Stanley Kubrick, Peter George, Terry Southern (and Let's Not Forget about Peter Sellers)

It All Began with a Little Paranoia

It all started when Stanley Kubrick got paranoid about the Bomb. Well, "paranoid" is probably not the right word, cuz like...the nuclear annihilation of all life on Earth was a very real possibility. Especially after the Cuban Missile Crisis, which almost sparked a nuclear war between the U.S. and the U.S.S.R, Kubrick's fear of a potential nuclear war was well founded. But instead of hunkering down in a bunker somewhere with a lifetime's supply of beans, Kubrick dealt with his fear the way any great filmmaker would—he decided to make a movie about it.

Red Alert

Kubrick devoured stacks upon stacks of books about the bomb and thermonuclear war in general (ya know...a little light reading). Eventually, James Harris recommended a novel by Peter George called Red Alert, which is all about a crazy general who unilaterally starts a nuclear war.

At this point, Kubrick had all intentions of creating a totally serious adaptation of George's novel. So he bought the rights to the book, brought George on to help him adapt the screenplay, and the two set out to create a thriller that warned the world about the very real threat of the human race basically committing mass suicide through nuclear war. Uh, wait...isn't Dr. Strangelove a comedy, though? How'd that happen?

Things Get Weird

Despite the fact that the subject matter was about as serious as subject matter gets, Kubrick kept coming across stuff that was just plain funny. He found himself cutting details from the script that were absurd and likely to get unintended laughs. But suddenly it occurred to him that the way the U.S. and U.S.S.R. were building up arms that could potentially destroy our species was, in fact, absurd. In a way, the situation he was so fearful of was darkly hilarious.

Kubrick and George re-imagined the tone of the whole script and let it be as absurd as it wanted to be. They even put a frame on the whole story, where aliens find a devastated Earth and try to figure out how it all went down (though this was eventually dropped). At Peter Sellers' suggestion, Kubrick also brought on funny-guy author Terry Southern, whose satiric novels Candy and The Magic Christian had recently become popular. Southern actually did a lot of his writing on set (while on amphetamines) and came up with some of the film's funniest lines.

The Sellers Factor

We'd also be totally remiss if we didn't mention Peter Sellers' uncredited contribution to the script. Sellers was famous for his mad improvisation skills, and Kubrick would just let him do his thing on set with the cameras rolling. Dr. Strangelove's weird arm shtick, Mandrake's awkward interactions with Ripper, President Muffley's ridiculous conversations with the Soviet Premier Dimitri—Sellers made all this stuff up on the spot.

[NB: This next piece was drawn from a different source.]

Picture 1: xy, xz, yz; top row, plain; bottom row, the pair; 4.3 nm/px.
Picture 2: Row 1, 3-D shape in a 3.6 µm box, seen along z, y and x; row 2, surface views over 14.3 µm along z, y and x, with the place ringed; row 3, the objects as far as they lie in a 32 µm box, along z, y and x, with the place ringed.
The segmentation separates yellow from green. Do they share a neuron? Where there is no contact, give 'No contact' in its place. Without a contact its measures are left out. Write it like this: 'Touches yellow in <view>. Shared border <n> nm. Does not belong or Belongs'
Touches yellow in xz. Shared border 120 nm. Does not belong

Kubrick knew a good thing when he saw it and included the best Sellers' improv in the film and the final script.

The Consultant

Herman Kahn was a military theorist who worked for the Rand Corporation, the research arm of the Air Force (satirized in the film as the Bland Corporation), and wrote a book titled On Thermonuclear War. Kubrick studied the book extensively while planning the movie, and spoke with Kahn many times. Lots of ideas from the book are included in the film, like Turgidson's belief that nuclear war was winnable, even if it meant tens of millions of American casualties. Kahn described a "Doomsday Machine" and suggested mineshafts as evacuation centers in the case of nuclear attack. Muffley's question about whether the living would envy the dead is taken right from the book. (Kahn's answer? No.)

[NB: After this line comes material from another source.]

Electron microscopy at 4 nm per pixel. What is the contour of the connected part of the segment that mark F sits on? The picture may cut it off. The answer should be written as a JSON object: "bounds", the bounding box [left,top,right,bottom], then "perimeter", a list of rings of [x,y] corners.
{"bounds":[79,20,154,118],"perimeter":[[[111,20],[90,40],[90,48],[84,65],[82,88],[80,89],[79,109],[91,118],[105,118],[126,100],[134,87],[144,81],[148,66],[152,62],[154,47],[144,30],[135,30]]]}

In a New Yorker essay about Kahn, Louis Menand writes:

There were so many lines from On Thermonuclear Warin the movie, in fact, that Kahn complained that he should get royalties. ("It doesn't work that way," Kubrick told him.) Kahn received something more lasting than money, of course. He got himself pinned in people's minds to the figure of Dr. Strangelove, and he bore the mark of that association forever. (Source)

Kahn didn't contribute at all to writing the screenplay, but he definitely inspired the writers.